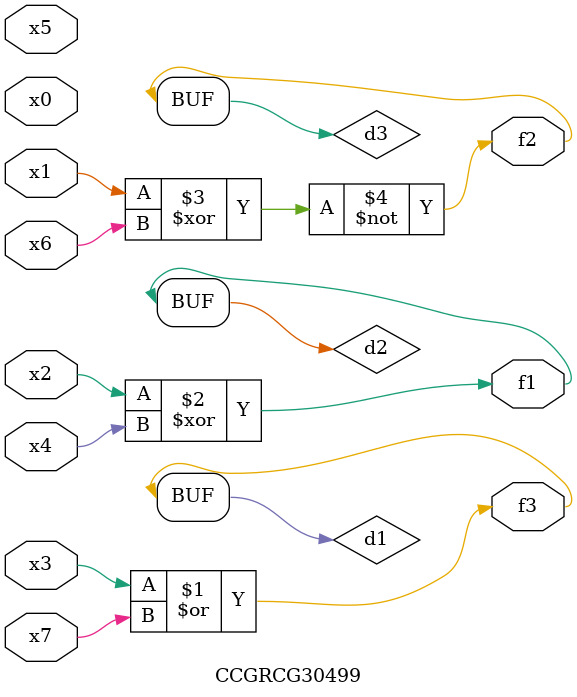
<source format=v>
module CCGRCG30499(
	input x0, x1, x2, x3, x4, x5, x6, x7,
	output f1, f2, f3
);

	wire d1, d2, d3;

	or (d1, x3, x7);
	xor (d2, x2, x4);
	xnor (d3, x1, x6);
	assign f1 = d2;
	assign f2 = d3;
	assign f3 = d1;
endmodule

</source>
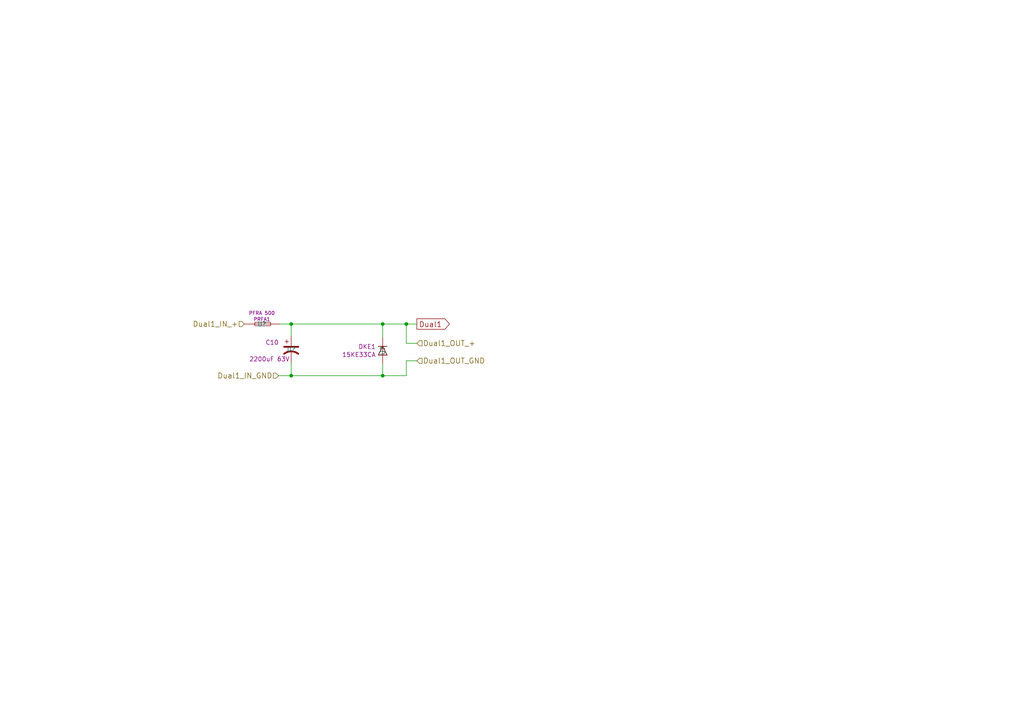
<source format=kicad_sch>
(kicad_sch (version 20200608) (host eeschema "(5.99.0-1946-g60915fbc7)")

  (page 6 33)

  (paper "A4")

  (title_block
    (title "Ardumower shield SVN Version")
    (date "2017-04-13")
    (rev "1.3")
    (company "ML AG JL UZ")
    (comment 1 "Motordriverschutz von JürgenL")
  )

  

  (junction (at 84.455 93.98))
  (junction (at 84.455 108.966))
  (junction (at 110.998 93.98))
  (junction (at 110.998 108.966))
  (junction (at 117.856 93.98))

  (wire (pts (xy 80.772 108.966) (xy 84.455 108.966))
    (stroke (width 0) (type solid) (color 0 0 0 0))
  )
  (wire (pts (xy 81.026 93.98) (xy 84.455 93.98))
    (stroke (width 0) (type solid) (color 0 0 0 0))
  )
  (wire (pts (xy 84.455 93.98) (xy 84.455 97.536))
    (stroke (width 0) (type solid) (color 0 0 0 0))
  )
  (wire (pts (xy 84.455 93.98) (xy 110.998 93.98))
    (stroke (width 0) (type solid) (color 0 0 0 0))
  )
  (wire (pts (xy 84.455 105.156) (xy 84.455 108.966))
    (stroke (width 0) (type solid) (color 0 0 0 0))
  )
  (wire (pts (xy 84.455 108.966) (xy 110.998 108.966))
    (stroke (width 0) (type solid) (color 0 0 0 0))
  )
  (wire (pts (xy 110.998 93.98) (xy 117.856 93.98))
    (stroke (width 0) (type solid) (color 0 0 0 0))
  )
  (wire (pts (xy 110.998 97.917) (xy 110.998 93.98))
    (stroke (width 0) (type solid) (color 0 0 0 0))
  )
  (wire (pts (xy 110.998 108.966) (xy 110.998 105.537))
    (stroke (width 0) (type solid) (color 0 0 0 0))
  )
  (wire (pts (xy 110.998 108.966) (xy 117.856 108.966))
    (stroke (width 0) (type solid) (color 0 0 0 0))
  )
  (wire (pts (xy 117.856 93.98) (xy 120.904 93.98))
    (stroke (width 0) (type solid) (color 0 0 0 0))
  )
  (wire (pts (xy 117.856 99.568) (xy 117.856 93.98))
    (stroke (width 0) (type solid) (color 0 0 0 0))
  )
  (wire (pts (xy 117.856 104.648) (xy 117.856 108.966))
    (stroke (width 0) (type solid) (color 0 0 0 0))
  )
  (wire (pts (xy 120.904 99.568) (xy 117.856 99.568))
    (stroke (width 0) (type solid) (color 0 0 0 0))
  )
  (wire (pts (xy 120.904 104.648) (xy 117.856 104.648))
    (stroke (width 0) (type solid) (color 0 0 0 0))
  )

  (global_label "Dual1" (shape output) (at 120.904 93.98 0)
    (effects (font (size 1.524 1.524)) (justify left))
  )

  (hierarchical_label "Dual1_IN_+" (shape input) (at 70.866 93.98 180)
    (effects (font (size 1.524 1.524)) (justify right))
  )
  (hierarchical_label "Dual1_IN_GND" (shape input) (at 80.772 108.966 180)
    (effects (font (size 1.524 1.524)) (justify right))
  )
  (hierarchical_label "Dual1_OUT_+" (shape input) (at 120.904 99.568 0)
    (effects (font (size 1.524 1.524)) (justify left))
  )
  (hierarchical_label "Dual1_OUT_GND" (shape input) (at 120.904 104.648 0)
    (effects (font (size 1.524 1.524)) (justify left))
  )

  (symbol (lib_id "ardumower-mega-shield-svn-rescue:F_10A-RESCUE-ardumower_mega_shield_svn") (at 75.946 93.98 180) (unit 1)
    (in_bom yes) (on_board yes)
    (uuid "00000000-0000-0000-0000-000057db8844")
    (property "Referenz" "PRFA1" (id 0) (at 75.946 92.583 0)
      (effects (font (size 1.016 1.016)))
    )
    (property "Wert" "PFRA 500" (id 1) (at 75.946 90.805 0)
      (effects (font (size 1.016 1.016)))
    )
    (property "Footprint" "Zimprich:PRFA_500" (id 2) (at 75.946 93.98 0)
      (effects (font (size 1.524 1.524)) hide)
    )
    (property "Datenblatt" "" (id 3) (at 75.946 93.98 0)
      (effects (font (size 1.524 1.524)))
    )
  )

  (symbol (lib_id "ardumower-mega-shield-svn-rescue:D-RESCUE-ardumower_mega_shield_svn") (at 110.998 101.727 270) (unit 1)
    (in_bom yes) (on_board yes)
    (uuid "00000000-0000-0000-0000-000057db8937")
    (property "Referenz" "DKE1" (id 0) (at 109.0168 100.5586 90)
      (effects (font (size 1.27 1.27)) (justify right))
    )
    (property "Wert" "15KE33CA" (id 1) (at 109.0168 102.87 90)
      (effects (font (size 1.27 1.27)) (justify right))
    )
    (property "Footprint" "Zimprich:Diode_liegend_BY500_1000_RM15" (id 2) (at 109.0168 104.0384 90)
      (effects (font (size 1.27 1.27)) (justify right) hide)
    )
    (property "Datenblatt" "-" (id 3) (at 109.0168 105.1814 90)
      (effects (font (size 1.27 1.27)) (justify right) hide)
    )
    (property "Gehäuseart" "DO-214AA" (id 4) (at 109.0168 106.3498 90)
      (effects (font (size 1.524 1.524)) (justify right) hide)
    )
    (property "Bestelllink" "https://www.reichelt.de/Ueberspannungs-schutzdioden/1-5KE-33CA/3/index.html?ACTION=3&LA=446&ARTICLE=41873&GROUPID=3000&artnr=1%2C5KE+33CA&SEARCH=15KE33CA" (id 5) (at 109.0168 107.696 90)
      (effects (font (size 1.524 1.524)) (justify right) hide)
    )
    (property "Technische Daten" "Value" (id 6) (at 114.3254 101.727 0)
      (effects (font (size 1.524 1.524)) hide)
    )
    (property "Bestellnummer" "R:1,5KE 33CA" (id 7) (at 110.998 101.727 0)
      (effects (font (size 1.524 1.524)) hide)
    )
    (property "Bauform" "Value" (id 8) (at 110.998 101.727 0)
      (effects (font (size 1.524 1.524)) hide)
    )
    (property "Funktion" "Value" (id 9) (at 110.998 101.727 0)
      (effects (font (size 1.524 1.524)) hide)
    )
    (property "Hersteller" "Value" (id 10) (at 110.998 101.727 0)
      (effects (font (size 1.524 1.524)) hide)
    )
    (property "Hersteller Bestellnummer" "Value" (id 11) (at 110.998 101.727 0)
      (effects (font (size 1.524 1.524)) hide)
    )
  )

  (symbol (lib_id "ardumower-mega-shield-svn-rescue:CP1-RESCUE-ardumower_mega_shield_svn") (at 84.455 101.346 0) (unit 1)
    (in_bom yes) (on_board yes)
    (uuid "00000000-0000-0000-0000-000057db8845")
    (property "Referenz" "C10" (id 0) (at 76.962 99.314 0)
      (effects (font (size 1.27 1.27)) (justify left))
    )
    (property "Wert" "2200uF 63V" (id 1) (at 72.263 104.14 0)
      (effects (font (size 1.27 1.27)) (justify left))
    )
    (property "Footprint" "Capacitors_ThroughHole:C_Radial_D18_L36_P7.5" (id 2) (at 84.455 101.346 0)
      (effects (font (size 1.524 1.524)) hide)
    )
    (property "Datenblatt" "" (id 3) (at 84.455 101.346 0)
      (effects (font (size 1.524 1.524)))
    )
    (property "Bestellnummer" "Value" (id 4) (at 84.455 101.346 0)
      (effects (font (size 1.524 1.524)) hide)
    )
    (property "Bestelllink" "Value" (id 5) (at 84.455 101.346 0)
      (effects (font (size 1.524 1.524)) hide)
    )
  )
)

</source>
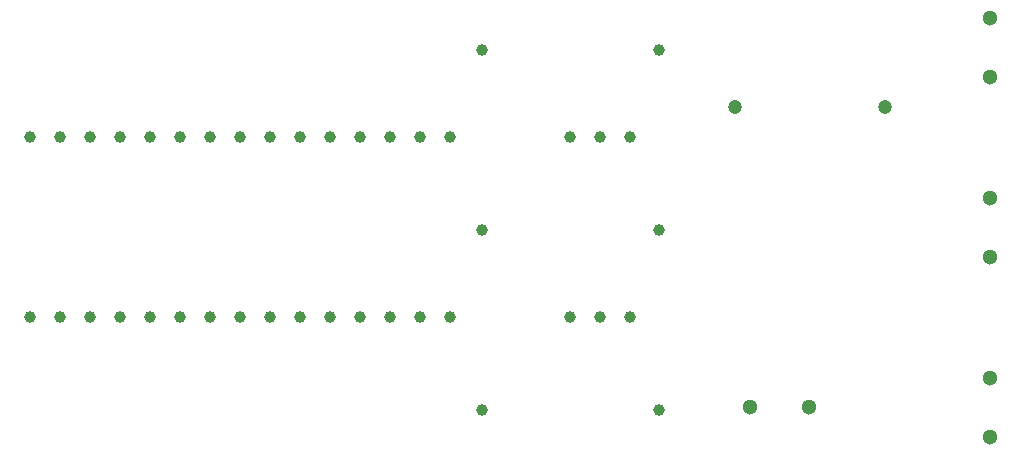
<source format=gbr>
%TF.GenerationSoftware,KiCad,Pcbnew,(6.0.1)*%
%TF.CreationDate,2022-04-25T15:26:21-04:00*%
%TF.ProjectId,Driver,44726976-6572-42e6-9b69-6361645f7063,rev?*%
%TF.SameCoordinates,Original*%
%TF.FileFunction,Plated,1,2,PTH,Drill*%
%TF.FilePolarity,Positive*%
%FSLAX46Y46*%
G04 Gerber Fmt 4.6, Leading zero omitted, Abs format (unit mm)*
G04 Created by KiCad (PCBNEW (6.0.1)) date 2022-04-25 15:26:21*
%MOMM*%
%LPD*%
G01*
G04 APERTURE LIST*
%TA.AperFunction,ComponentDrill*%
%ADD10C,1.000000*%
%TD*%
%TA.AperFunction,ComponentDrill*%
%ADD11C,1.200000*%
%TD*%
%TA.AperFunction,ComponentDrill*%
%ADD12C,1.300000*%
%TD*%
G04 APERTURE END LIST*
D10*
%TO.C,JP2*%
X83820000Y-93980000D03*
%TO.C,JP1*%
X83820000Y-109220000D03*
%TO.C,JP2*%
X86360000Y-93980000D03*
%TO.C,JP1*%
X86360000Y-109220000D03*
%TO.C,JP2*%
X88900000Y-93980000D03*
%TO.C,JP1*%
X88900000Y-109220000D03*
%TO.C,JP2*%
X91440000Y-93980000D03*
%TO.C,JP1*%
X91440000Y-109220000D03*
%TO.C,JP2*%
X93980000Y-93980000D03*
%TO.C,JP1*%
X93980000Y-109220000D03*
%TO.C,JP2*%
X96520000Y-93980000D03*
%TO.C,JP1*%
X96520000Y-109220000D03*
%TO.C,JP2*%
X99060000Y-93980000D03*
%TO.C,JP1*%
X99060000Y-109220000D03*
%TO.C,JP2*%
X101600000Y-93980000D03*
%TO.C,JP1*%
X101600000Y-109220000D03*
%TO.C,JP2*%
X104140000Y-93980000D03*
%TO.C,JP1*%
X104140000Y-109220000D03*
%TO.C,JP2*%
X106680000Y-93980000D03*
%TO.C,JP1*%
X106680000Y-109220000D03*
%TO.C,JP2*%
X109220000Y-93980000D03*
%TO.C,JP1*%
X109220000Y-109220000D03*
%TO.C,JP2*%
X111760000Y-93980000D03*
%TO.C,JP1*%
X111760000Y-109220000D03*
%TO.C,JP2*%
X114300000Y-93980000D03*
%TO.C,JP1*%
X114300000Y-109220000D03*
%TO.C,JP2*%
X116840000Y-93980000D03*
%TO.C,JP1*%
X116840000Y-109220000D03*
%TO.C,JP2*%
X119380000Y-93980000D03*
%TO.C,JP1*%
X119380000Y-109220000D03*
%TO.C,C2*%
X122040000Y-86602500D03*
%TO.C,C3*%
X122040000Y-101842500D03*
%TO.C,C1*%
X122040000Y-117082500D03*
%TO.C,Servo2*%
X129540000Y-93980000D03*
%TO.C,Servo1*%
X129540000Y-109220000D03*
%TO.C,Servo2*%
X132080000Y-93980000D03*
%TO.C,Servo1*%
X132080000Y-109220000D03*
%TO.C,Servo2*%
X134620000Y-93980000D03*
%TO.C,Servo1*%
X134620000Y-109220000D03*
%TO.C,C2*%
X137040000Y-86602500D03*
%TO.C,C3*%
X137040000Y-101842500D03*
%TO.C,C1*%
X137040000Y-117082500D03*
D11*
%TO.C,R1*%
X143510000Y-91440000D03*
X156210000Y-91440000D03*
D12*
%TO.C,VmotorIN1*%
X144780000Y-116840000D03*
X149780000Y-116840000D03*
%TO.C,MotorB1*%
X165100000Y-83900000D03*
X165100000Y-88900000D03*
%TO.C,GND1*%
X165100000Y-99140000D03*
X165100000Y-104140000D03*
%TO.C,MotorA1*%
X165100000Y-114380000D03*
X165100000Y-119380000D03*
M02*

</source>
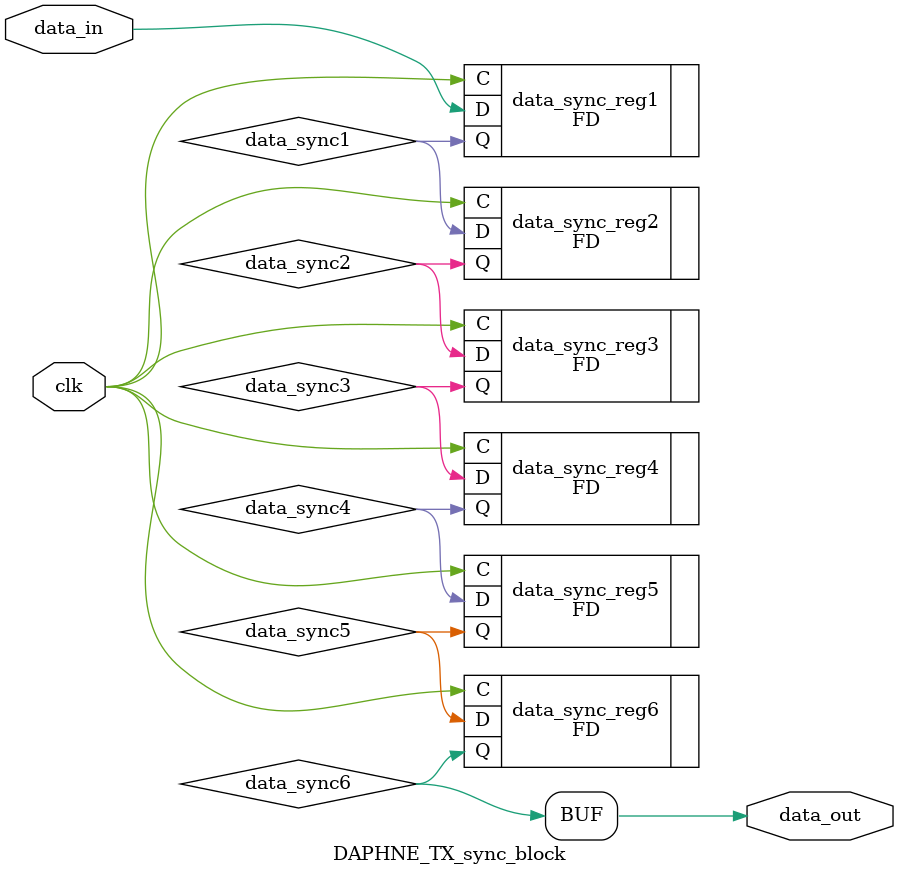
<source format=v>




`timescale 1ps / 1ps

//(* dont_touch = "yes" *)
module DAPHNE_TX_sync_block #(
  parameter INITIALISE = 6'b000000
)
(
  input        clk,              // clock to be sync'ed to
  input        data_in,          // Data to be 'synced'
  output       data_out          // synced data
);

  // Internal Signals
  wire data_sync1;
  wire data_sync2;
  wire data_sync3;
  wire data_sync4;
  wire data_sync5;
  wire data_sync6;


  (* shreg_extract = "no", ASYNC_REG = "TRUE" *)
  FD #(
    .INIT (INITIALISE[0])
  ) data_sync_reg1 (
    .C  (clk),
    .D  (data_in),
    .Q  (data_sync1)
  );


  (* shreg_extract = "no", ASYNC_REG = "TRUE" *)
  FD #(
   .INIT (INITIALISE[1])
  ) data_sync_reg2 (
  .C  (clk),
  .D  (data_sync1),
  .Q  (data_sync2)
  );


  (* shreg_extract = "no", ASYNC_REG = "TRUE" *)
  FD #(
   .INIT (INITIALISE[2])
  ) data_sync_reg3 (
  .C  (clk),
  .D  (data_sync2),
  .Q  (data_sync3)
  );

  (* shreg_extract = "no", ASYNC_REG = "TRUE" *)
  FD #(
   .INIT (INITIALISE[3])
  ) data_sync_reg4 (
  .C  (clk),
  .D  (data_sync3),
  .Q  (data_sync4)
  );

  (* shreg_extract = "no", ASYNC_REG = "TRUE" *)
  FD #(
   .INIT (INITIALISE[4])
  ) data_sync_reg5 (
  .C  (clk),
  .D  (data_sync4),
  .Q  (data_sync5)
  );

  (* shreg_extract = "no", ASYNC_REG = "TRUE" *)
  FD #(
   .INIT (INITIALISE[5])
  ) data_sync_reg6 (
  .C  (clk),
  .D  (data_sync5),
  .Q  (data_sync6)
  );
  assign data_out = data_sync6;



endmodule

</source>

▶ [WHAT TO WORK ON]: Only lines holding the word "APERTURE" are wanted here; copy each from the listing.

▶ [ANSWER BELOW]:
G04 APERTURE LIST*
G04 APERTURE END LIST*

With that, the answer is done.